# Work instruction
Translate this sentence from the essay below on a delayed doctorate into Spanish: "Nothing distracts you from the other cares of the world quite like a new relationship."

#### Page excerpt

It’s been over ten years since I completed the course work and passed the qualifying exams for my Ph.D. from University of Washington. Over ten years since the graduate school sent me that little certificate saying that I had been advanced to candidacy for my doctorate. But over the years, one thing after another seemed to get in the way of my finally finishing the degree. I sometimes wondered if I’d ever escape the doldrums of being ABD (all but dissertation).
What took me so long?
Well, first of all there was intellectual burnout and disillusionment with academia. Five years of graduate level coursework is a major push. Not that I didn’t find it educational and rewarding at some level, but you go into graduate literature study primarily for the love of reading and that tends to get burned right out of you. Yes, I read, and read, and read some more. But I didn’t read very many novels. And the novels I read were more for edification than enjoyment. I mostly read a bunch of philosophy and theory and “secondary” criticism. After I finished my coursework and exams, I don’t think I read a book for pleasure for a full year, and that’s probably the first time I’ve gone that long since I learned to read.
Interestingly, when I finally started picking up books for fun again, I found myself reading mysteries and science fiction.
The second big delay for me was falling in love with Petra. Okay, so I’d been in love with her for a long time, but I mean that we finally started a relationship together and I moved to Portland to be with her. Nothing distracts you from the other cares of the world quite like a new relationship. And this was a good one. She’s the love of my life to this day.
Third, I was broke and needed to make money. The joke had always been that every temp job I worked during grad school ended up offering me a full-time job. But when it came time to find a way to make decent money, I landed in a field I’d never expected. My “soft skills” scored me a position developing an on-the-job training program in medical research administration. But the longer I stayed, the more I started to become a valued resource in the office where I worked. By the time I left seven years later I’d moved up to senior manager level. It was good work and I was blessed with wonderful co-workers, but in the end it just wasn’t my calling. I realized I wanted to be a literary scholar and not a hand maiden to medical researchers. The money was hard to walk away from – top researchers can afford to have MFAs and humanities PhD’s as their underlings, drafting their email and writing their grant applications – but in the end it just wasn’t for me.

########
#### Information provided

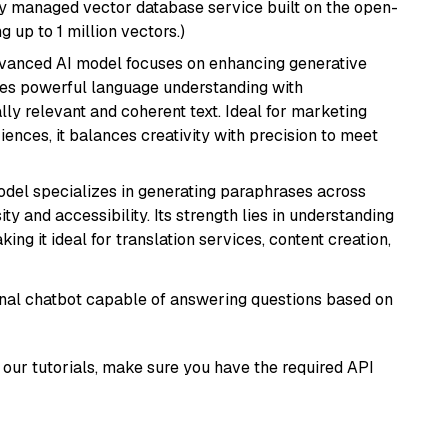
lly managed vector database service built on the open-
g up to 1 million vectors.)
dvanced AI model focuses on enhancing generative
erges powerful language understanding with
y relevant and coherent text. Ideal for marketing
riences, it balances creativity with precision to meet
model specializes in generating paraphrases across
y and accessibility. Its strength lies in understanding
ing it ideal for translation services, content creation,
tional chatbot capable of answering questions based on
our tutorials, make sure you have the required API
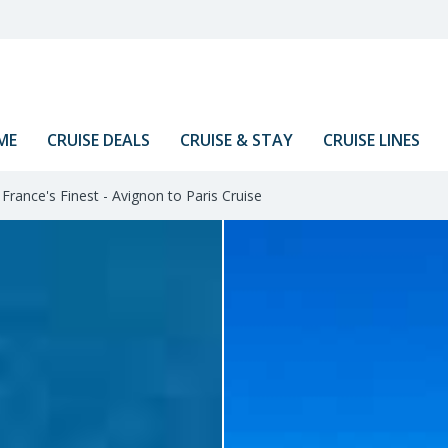
ME
CRUISE DEALS
CRUISE & STAY
CRUISE LINES
France's Finest - Avignon to Paris Cruise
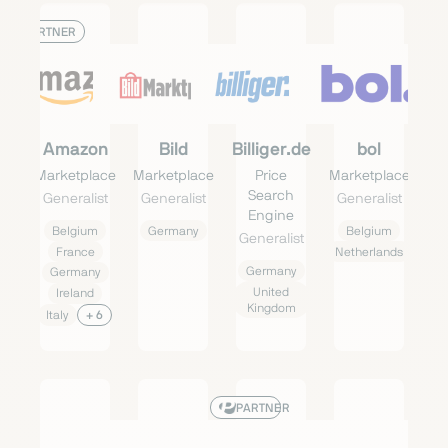
PARTNER
Amazon
Bild
Billiger.de
bol
Marketplace
Marketplace
Price
Marketplace
Search
Generalist
Generalist
Generalist
Engine
Belgium
Germany
Belgium
Generalist
France
Netherlands
Germany
Germany
United
Ireland
Kingdom
Italy
+ 6
PARTNER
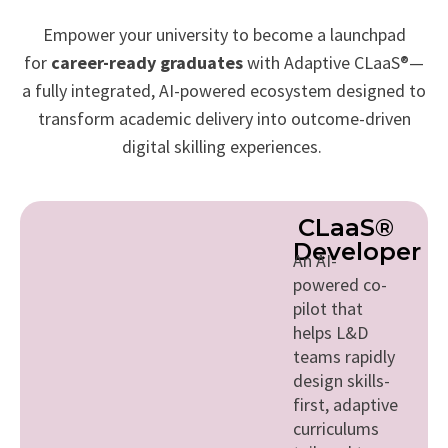
Empower your university to become a launchpad
for
career-ready graduates
with Adaptive CLaaS®—
a fully integrated, AI-powered ecosystem designed to
transform academic delivery into outcome-driven
digital skilling experiences.
CLaaS®
Developer
An AI-
powered co-
pilot that
helps L&D
teams rapidly
design skills-
first, adaptive
curriculums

########

# Written response
Nada te distrae de las demás preocupaciones del mundo tanto como una relación nueva.